#### [WHAT YOU ARE ASKED TO DO]
Check each line of the entries below for the string "Cache" and state how many lines have it, with no other text.
★ ★ ★ ★ ★
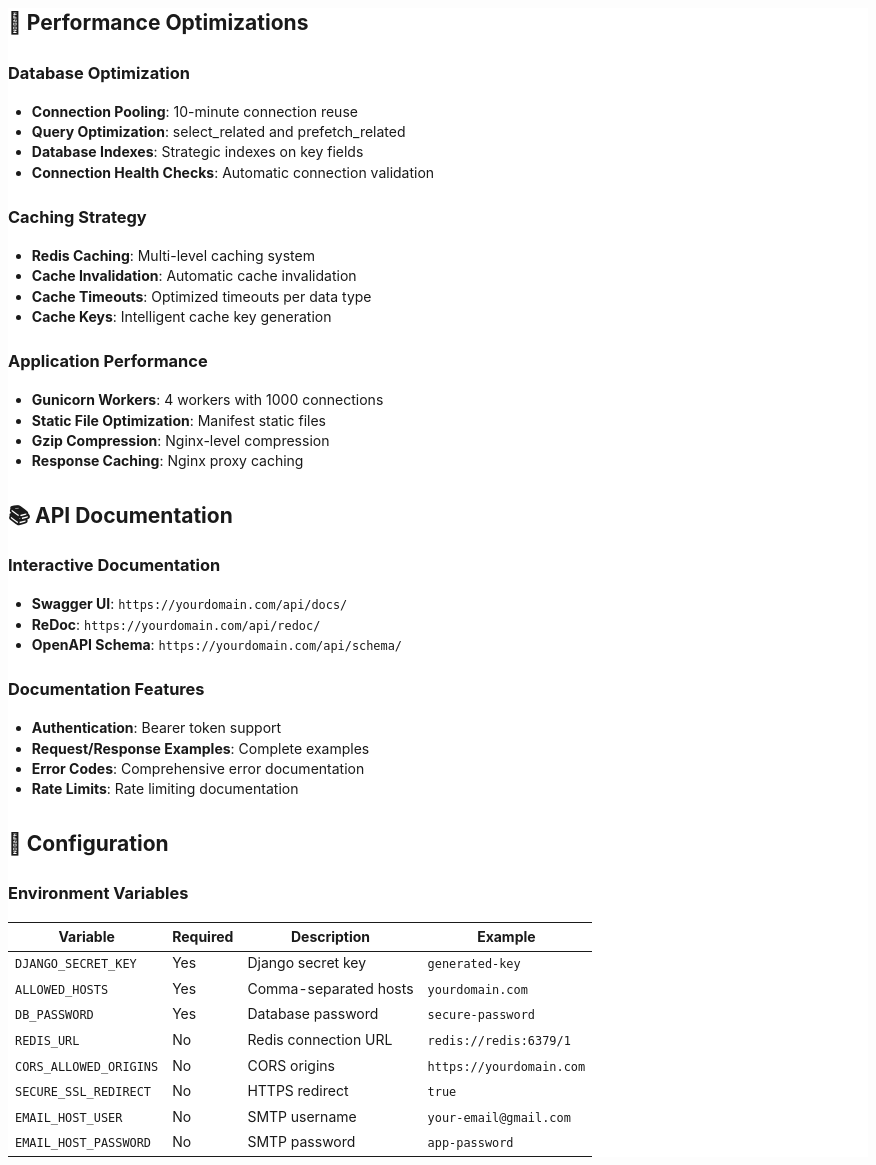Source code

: ## 🚀 Performance Optimizations

### Database Optimization
- **Connection Pooling**: 10-minute connection reuse
- **Query Optimization**: select_related and prefetch_related
- **Database Indexes**: Strategic indexes on key fields
- **Connection Health Checks**: Automatic connection validation

### Caching Strategy
- **Redis Caching**: Multi-level caching system
- **Cache Invalidation**: Automatic cache invalidation
- **Cache Timeouts**: Optimized timeouts per data type
- **Cache Keys**: Intelligent cache key generation

### Application Performance
- **Gunicorn Workers**: 4 workers with 1000 connections
- **Static File Optimization**: Manifest static files
- **Gzip Compression**: Nginx-level compression
- **Response Caching**: Nginx proxy caching

## 📚 API Documentation

### Interactive Documentation
- **Swagger UI**: `https://yourdomain.com/api/docs/`
- **ReDoc**: `https://yourdomain.com/api/redoc/`
- **OpenAPI Schema**: `https://yourdomain.com/api/schema/`

### Documentation Features
- **Authentication**: Bearer token support
- **Request/Response Examples**: Complete examples
- **Error Codes**: Comprehensive error documentation
- **Rate Limits**: Rate limiting documentation

## 🔧 Configuration

### Environment Variables

| Variable | Required | Description | Example |
|----------|----------|-------------|---------|
| `DJANGO_SECRET_KEY` | Yes | Django secret key | `generated-key` |
| `ALLOWED_HOSTS` | Yes | Comma-separated hosts | `yourdomain.com` |
| `DB_PASSWORD` | Yes | Database password | `secure-password` |
| `REDIS_URL` | No | Redis connection URL | `redis://redis:6379/1` |
| `CORS_ALLOWED_ORIGINS` | No | CORS origins | `https://yourdomain.com` |
| `SECURE_SSL_REDIRECT` | No | HTTPS redirect | `true` |
| `EMAIL_HOST_USER` | No | SMTP username | `your-email@gmail.com` |
| `EMAIL_HOST_PASSWORD` | No | SMTP password | `app-password` |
★ ★ ★ ★ ★
#### [TASK RESPONSE]
3